**SUPPLIED PASSAGE:**

Any reference to “invention” within this document herein is a reference to an embodiment of a family of inventions, with no single embodiment including features that are necessarily included in all embodiments, unless otherwise stated. Further, although there may be references to “advantages” provided by some embodiments of the present invention, it is understood that other embodiments may not include those same advantages, or may include different advantages. Any advantages described herein are not to be construed as limiting to any of the claims.
Specific quantities (spatial dimensions, temperatures, pressures, times, force, resistance, current, voltage, concentrations, wavelengths, frequencies, heat transfer coefficients, dimensionless parameters, etc.) may be used explicitly or implicitly herein, such specific quantities are presented as examples only and are approximate values unless otherwise indicated. Discussions pertaining to specific compositions of matter are presented as examples only and do not limit the applicability of other compositions of matter, especially other compositions of matter with similar properties, unless otherwise indicated.
FIG. 1 illustrates various participants in system 100, all connected via a network 150 of computing devices. Some participants, e.g., participant 120, may also be connected to a server 110, which may be of the form of a web server or other server as would be understood by one of ordinary skill in the art. In addition to a connection to network 150, participants 130 and 140 may each have data connections, either intermittent or permanent, to server 110. In many embodiments, each computer will communicate through network 150 with at least server 110. Server 110 may also have data connections to additional participants as will be understood by one of ordinary skill in the art.

[Dataset excerpts]

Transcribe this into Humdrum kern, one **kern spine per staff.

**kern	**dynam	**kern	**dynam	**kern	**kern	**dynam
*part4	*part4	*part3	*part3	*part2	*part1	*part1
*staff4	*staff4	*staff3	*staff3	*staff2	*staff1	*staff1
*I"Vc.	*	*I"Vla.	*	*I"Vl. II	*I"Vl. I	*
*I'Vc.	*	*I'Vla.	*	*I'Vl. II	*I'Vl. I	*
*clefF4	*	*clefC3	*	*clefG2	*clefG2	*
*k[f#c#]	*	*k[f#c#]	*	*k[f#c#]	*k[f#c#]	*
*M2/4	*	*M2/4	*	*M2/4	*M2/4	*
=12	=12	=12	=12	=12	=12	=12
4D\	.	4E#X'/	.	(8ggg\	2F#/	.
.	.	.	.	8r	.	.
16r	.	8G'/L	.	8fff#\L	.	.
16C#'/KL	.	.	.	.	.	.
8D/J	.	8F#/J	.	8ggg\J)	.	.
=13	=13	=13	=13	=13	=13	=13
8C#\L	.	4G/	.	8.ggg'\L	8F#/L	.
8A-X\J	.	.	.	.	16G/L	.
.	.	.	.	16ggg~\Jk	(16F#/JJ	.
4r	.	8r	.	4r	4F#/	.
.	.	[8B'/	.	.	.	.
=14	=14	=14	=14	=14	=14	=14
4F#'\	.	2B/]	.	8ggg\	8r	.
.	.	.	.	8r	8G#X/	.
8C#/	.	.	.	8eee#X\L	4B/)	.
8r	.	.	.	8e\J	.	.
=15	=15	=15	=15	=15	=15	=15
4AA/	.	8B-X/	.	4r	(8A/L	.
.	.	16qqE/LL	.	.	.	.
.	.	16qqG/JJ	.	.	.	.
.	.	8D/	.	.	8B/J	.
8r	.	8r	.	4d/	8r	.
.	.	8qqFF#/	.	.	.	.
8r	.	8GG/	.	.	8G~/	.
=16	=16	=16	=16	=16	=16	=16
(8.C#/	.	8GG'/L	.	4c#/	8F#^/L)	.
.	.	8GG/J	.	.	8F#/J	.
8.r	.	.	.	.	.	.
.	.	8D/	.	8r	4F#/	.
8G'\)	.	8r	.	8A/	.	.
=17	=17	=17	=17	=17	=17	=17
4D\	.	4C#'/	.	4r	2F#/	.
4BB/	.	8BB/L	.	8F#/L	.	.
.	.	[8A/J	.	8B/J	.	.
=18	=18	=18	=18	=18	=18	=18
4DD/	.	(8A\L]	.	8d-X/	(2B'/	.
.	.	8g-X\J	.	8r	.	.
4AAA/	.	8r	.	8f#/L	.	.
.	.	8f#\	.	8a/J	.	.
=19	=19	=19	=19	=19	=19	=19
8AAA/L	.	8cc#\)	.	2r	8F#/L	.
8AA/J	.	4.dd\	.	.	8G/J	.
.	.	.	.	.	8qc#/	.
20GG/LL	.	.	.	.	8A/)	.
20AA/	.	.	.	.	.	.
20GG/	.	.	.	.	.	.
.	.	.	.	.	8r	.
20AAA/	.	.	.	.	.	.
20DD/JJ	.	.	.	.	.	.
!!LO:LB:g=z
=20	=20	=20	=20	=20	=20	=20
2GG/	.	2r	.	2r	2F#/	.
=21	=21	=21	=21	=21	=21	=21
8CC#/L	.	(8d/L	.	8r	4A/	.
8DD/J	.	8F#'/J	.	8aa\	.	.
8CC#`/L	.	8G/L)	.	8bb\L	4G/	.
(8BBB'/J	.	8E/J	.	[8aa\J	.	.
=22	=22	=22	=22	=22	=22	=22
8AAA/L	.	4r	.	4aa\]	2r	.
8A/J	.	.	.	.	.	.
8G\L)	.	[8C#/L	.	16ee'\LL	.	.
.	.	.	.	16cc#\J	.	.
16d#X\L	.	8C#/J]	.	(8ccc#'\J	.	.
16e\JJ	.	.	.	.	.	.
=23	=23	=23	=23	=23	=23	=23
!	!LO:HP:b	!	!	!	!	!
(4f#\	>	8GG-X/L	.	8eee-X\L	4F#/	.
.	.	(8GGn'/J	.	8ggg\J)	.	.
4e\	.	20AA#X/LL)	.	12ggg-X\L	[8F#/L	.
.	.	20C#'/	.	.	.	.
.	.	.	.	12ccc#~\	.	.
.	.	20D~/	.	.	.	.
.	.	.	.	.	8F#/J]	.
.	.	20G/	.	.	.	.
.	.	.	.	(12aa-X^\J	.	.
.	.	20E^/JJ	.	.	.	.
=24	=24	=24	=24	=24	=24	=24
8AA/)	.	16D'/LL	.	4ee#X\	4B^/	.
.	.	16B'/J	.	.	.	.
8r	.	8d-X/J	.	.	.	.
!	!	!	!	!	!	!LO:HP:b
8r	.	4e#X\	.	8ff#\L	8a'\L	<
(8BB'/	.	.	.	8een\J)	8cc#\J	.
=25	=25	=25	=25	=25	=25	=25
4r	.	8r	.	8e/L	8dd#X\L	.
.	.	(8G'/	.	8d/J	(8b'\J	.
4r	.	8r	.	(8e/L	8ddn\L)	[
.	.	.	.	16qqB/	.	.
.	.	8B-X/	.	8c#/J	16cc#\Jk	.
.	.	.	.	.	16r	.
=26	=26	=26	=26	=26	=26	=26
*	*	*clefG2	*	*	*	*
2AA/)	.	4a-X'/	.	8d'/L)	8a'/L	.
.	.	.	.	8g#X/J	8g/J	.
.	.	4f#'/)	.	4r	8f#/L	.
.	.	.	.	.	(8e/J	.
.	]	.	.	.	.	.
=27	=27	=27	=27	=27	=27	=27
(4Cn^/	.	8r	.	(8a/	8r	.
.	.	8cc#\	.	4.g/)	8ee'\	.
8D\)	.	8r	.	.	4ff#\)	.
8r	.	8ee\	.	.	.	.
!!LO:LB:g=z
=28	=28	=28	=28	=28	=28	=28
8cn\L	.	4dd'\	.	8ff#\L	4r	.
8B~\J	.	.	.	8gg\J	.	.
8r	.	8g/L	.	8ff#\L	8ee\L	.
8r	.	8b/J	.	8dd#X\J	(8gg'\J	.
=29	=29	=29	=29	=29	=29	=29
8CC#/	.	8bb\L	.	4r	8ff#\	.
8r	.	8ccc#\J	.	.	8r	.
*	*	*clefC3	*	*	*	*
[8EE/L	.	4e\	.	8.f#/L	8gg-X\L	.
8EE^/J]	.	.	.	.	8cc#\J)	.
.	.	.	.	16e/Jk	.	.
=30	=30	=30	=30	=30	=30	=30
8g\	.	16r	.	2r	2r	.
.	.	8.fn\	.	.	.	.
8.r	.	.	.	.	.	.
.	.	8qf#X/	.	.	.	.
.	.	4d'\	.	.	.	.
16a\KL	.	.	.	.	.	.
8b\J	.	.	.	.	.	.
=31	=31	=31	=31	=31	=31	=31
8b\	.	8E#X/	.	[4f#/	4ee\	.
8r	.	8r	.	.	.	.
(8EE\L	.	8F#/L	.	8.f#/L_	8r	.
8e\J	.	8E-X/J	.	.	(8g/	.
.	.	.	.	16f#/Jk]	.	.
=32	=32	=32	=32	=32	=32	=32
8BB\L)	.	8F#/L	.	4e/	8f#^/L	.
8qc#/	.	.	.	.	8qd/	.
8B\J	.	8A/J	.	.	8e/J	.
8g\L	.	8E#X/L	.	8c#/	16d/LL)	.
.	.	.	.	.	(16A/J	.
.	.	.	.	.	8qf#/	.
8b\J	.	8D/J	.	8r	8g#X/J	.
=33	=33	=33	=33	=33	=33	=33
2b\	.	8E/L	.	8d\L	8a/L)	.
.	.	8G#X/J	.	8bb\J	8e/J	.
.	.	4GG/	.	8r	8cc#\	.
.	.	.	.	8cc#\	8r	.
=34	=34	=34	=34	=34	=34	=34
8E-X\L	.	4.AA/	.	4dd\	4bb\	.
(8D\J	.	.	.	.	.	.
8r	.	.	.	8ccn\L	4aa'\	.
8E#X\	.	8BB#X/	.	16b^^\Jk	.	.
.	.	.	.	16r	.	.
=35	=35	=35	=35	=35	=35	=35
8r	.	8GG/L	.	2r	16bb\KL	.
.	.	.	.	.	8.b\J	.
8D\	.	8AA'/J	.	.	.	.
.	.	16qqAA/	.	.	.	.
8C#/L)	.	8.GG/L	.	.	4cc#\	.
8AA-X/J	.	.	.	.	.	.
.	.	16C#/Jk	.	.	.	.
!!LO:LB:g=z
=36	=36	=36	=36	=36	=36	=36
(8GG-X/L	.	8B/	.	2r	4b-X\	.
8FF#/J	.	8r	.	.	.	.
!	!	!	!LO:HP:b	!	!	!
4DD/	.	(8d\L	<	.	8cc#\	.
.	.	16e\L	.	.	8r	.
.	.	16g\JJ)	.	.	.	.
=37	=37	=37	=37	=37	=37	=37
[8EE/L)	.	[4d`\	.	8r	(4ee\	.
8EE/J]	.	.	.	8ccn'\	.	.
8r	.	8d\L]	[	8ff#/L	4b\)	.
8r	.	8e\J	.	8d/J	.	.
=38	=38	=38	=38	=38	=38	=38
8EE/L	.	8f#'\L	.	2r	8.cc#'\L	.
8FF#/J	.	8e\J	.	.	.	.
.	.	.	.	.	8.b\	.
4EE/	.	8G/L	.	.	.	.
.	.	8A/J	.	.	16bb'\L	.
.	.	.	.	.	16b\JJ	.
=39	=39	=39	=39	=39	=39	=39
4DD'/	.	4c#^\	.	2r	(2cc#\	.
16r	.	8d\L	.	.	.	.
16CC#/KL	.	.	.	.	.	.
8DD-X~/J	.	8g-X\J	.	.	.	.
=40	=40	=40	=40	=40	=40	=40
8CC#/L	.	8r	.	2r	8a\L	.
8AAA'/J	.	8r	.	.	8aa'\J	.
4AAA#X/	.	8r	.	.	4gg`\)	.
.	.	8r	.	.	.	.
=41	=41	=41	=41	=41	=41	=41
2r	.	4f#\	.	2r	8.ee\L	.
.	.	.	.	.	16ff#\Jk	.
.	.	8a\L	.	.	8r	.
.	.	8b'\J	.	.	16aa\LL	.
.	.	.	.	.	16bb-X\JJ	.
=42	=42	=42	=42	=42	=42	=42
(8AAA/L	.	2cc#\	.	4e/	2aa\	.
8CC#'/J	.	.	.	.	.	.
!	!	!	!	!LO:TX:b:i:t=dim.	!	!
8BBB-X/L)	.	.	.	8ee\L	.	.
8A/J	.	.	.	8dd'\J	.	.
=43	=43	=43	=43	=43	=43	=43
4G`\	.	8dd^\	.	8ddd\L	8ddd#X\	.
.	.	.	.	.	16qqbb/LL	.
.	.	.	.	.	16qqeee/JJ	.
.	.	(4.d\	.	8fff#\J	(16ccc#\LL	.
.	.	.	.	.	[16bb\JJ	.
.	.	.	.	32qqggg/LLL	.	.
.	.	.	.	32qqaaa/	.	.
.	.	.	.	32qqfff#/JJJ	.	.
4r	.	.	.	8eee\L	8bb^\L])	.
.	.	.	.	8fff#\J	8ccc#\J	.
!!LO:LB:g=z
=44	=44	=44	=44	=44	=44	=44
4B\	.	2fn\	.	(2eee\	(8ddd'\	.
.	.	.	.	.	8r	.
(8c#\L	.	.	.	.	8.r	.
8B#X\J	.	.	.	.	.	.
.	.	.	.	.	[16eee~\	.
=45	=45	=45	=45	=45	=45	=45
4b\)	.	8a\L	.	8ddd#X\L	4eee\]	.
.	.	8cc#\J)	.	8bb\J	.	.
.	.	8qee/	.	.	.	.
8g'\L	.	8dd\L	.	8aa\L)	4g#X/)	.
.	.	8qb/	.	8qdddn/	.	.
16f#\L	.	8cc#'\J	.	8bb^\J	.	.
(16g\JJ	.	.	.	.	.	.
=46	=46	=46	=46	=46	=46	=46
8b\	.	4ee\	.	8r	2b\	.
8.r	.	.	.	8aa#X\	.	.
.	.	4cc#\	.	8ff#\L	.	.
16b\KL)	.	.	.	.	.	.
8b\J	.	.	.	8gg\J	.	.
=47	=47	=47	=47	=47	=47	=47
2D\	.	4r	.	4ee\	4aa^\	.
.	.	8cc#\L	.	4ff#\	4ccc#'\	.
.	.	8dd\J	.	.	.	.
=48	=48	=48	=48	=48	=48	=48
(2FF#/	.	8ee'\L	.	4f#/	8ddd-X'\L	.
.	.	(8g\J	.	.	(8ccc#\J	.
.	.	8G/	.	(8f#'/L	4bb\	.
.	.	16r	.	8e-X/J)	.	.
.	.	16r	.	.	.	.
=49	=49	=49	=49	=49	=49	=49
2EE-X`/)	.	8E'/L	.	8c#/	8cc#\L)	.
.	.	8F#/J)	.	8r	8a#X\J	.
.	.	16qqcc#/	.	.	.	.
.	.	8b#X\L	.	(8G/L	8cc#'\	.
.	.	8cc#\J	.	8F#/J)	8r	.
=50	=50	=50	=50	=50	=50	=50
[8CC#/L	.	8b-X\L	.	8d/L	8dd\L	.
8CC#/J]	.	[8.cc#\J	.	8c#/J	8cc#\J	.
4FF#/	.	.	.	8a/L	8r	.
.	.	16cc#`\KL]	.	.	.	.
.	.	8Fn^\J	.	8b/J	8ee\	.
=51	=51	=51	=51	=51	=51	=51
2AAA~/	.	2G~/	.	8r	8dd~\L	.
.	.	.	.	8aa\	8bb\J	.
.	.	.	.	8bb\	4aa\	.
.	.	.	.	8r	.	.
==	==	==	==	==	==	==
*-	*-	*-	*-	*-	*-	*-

**ACTIONS TO TAKE:**
a) Reproduce the stretch of the system description from "FIG. 1 illustrates" through "will be understood by one of ordinary skill in the art.".
b) List each three-digit reference number in the system description together with the item it labels.
c) Pick up the system description after its last sentence and continue it.

**RESPONSES BY TASK:**
a)
FIG. 1 illustrates various participants in system 100, all connected via a network 150 of computing devices. Some participants, e.g., participant 120, may also be connected to a server 110, which may be of the form of a web server or other server as would be understood by one of ordinary skill in the art. In addition to a connection to network 150, participants 130 and 140 may each have data connections, either intermittent or permanent, to server 110. In many embodiments, each computer will communicate through network 150 with at least server 110. Server 110 may also have data connections to additional participants as will be understood by one of ordinary skill in the art.

b)
100: system
110: server
120: participant
130: participant
140: participant
150: network

c)
Certain embodiments of the present system and method relate to analysis of spoken communication. More specifically, particular embodiments relate to using waveform analysis of vowels for vowel identification and talker identification, with applications in speech recognition, hearing aids, speech recognition in the presence of noise, and talker identification. It should be appreciated that “talker” can apply to humans as well as other animals that produce sounds.
The computers used as servers, clients, resources, interface components, and the like for the various embodiments described herein generally take the form shown in FIG. 2. Computer 200, as this example will generically be referred to, includes processor 210 in communication with memory 220, output interface 230, input interface 240, and network interface 250. Power, ground, clock, and other signals and circuitry are omitted for clarity, but will be understood and easily implemented by those skilled in the art.
With continuing reference to FIG. 2, network interface 250 in this embodiment connects computer 200 to a data network (such as a direct or indirect connection to server 110 and/or network 150) for communication of data between computer 200 and other devices attached to the network. Input interface 240 manages communication between processor 210 and one or more input devices 270, for example, microphones, pushbuttons, UARTs, IR and/or RF receivers or transceivers, decoders, or other devices, as well as traditional keyboard and mouse devices. Output interface 230 provides a video signal to display 260, and may provide signals to one or more additional output devices such as LEDs, LCDs, or audio output devices, or a combination of these and other output devices and techniques as will occur to those skilled in the art.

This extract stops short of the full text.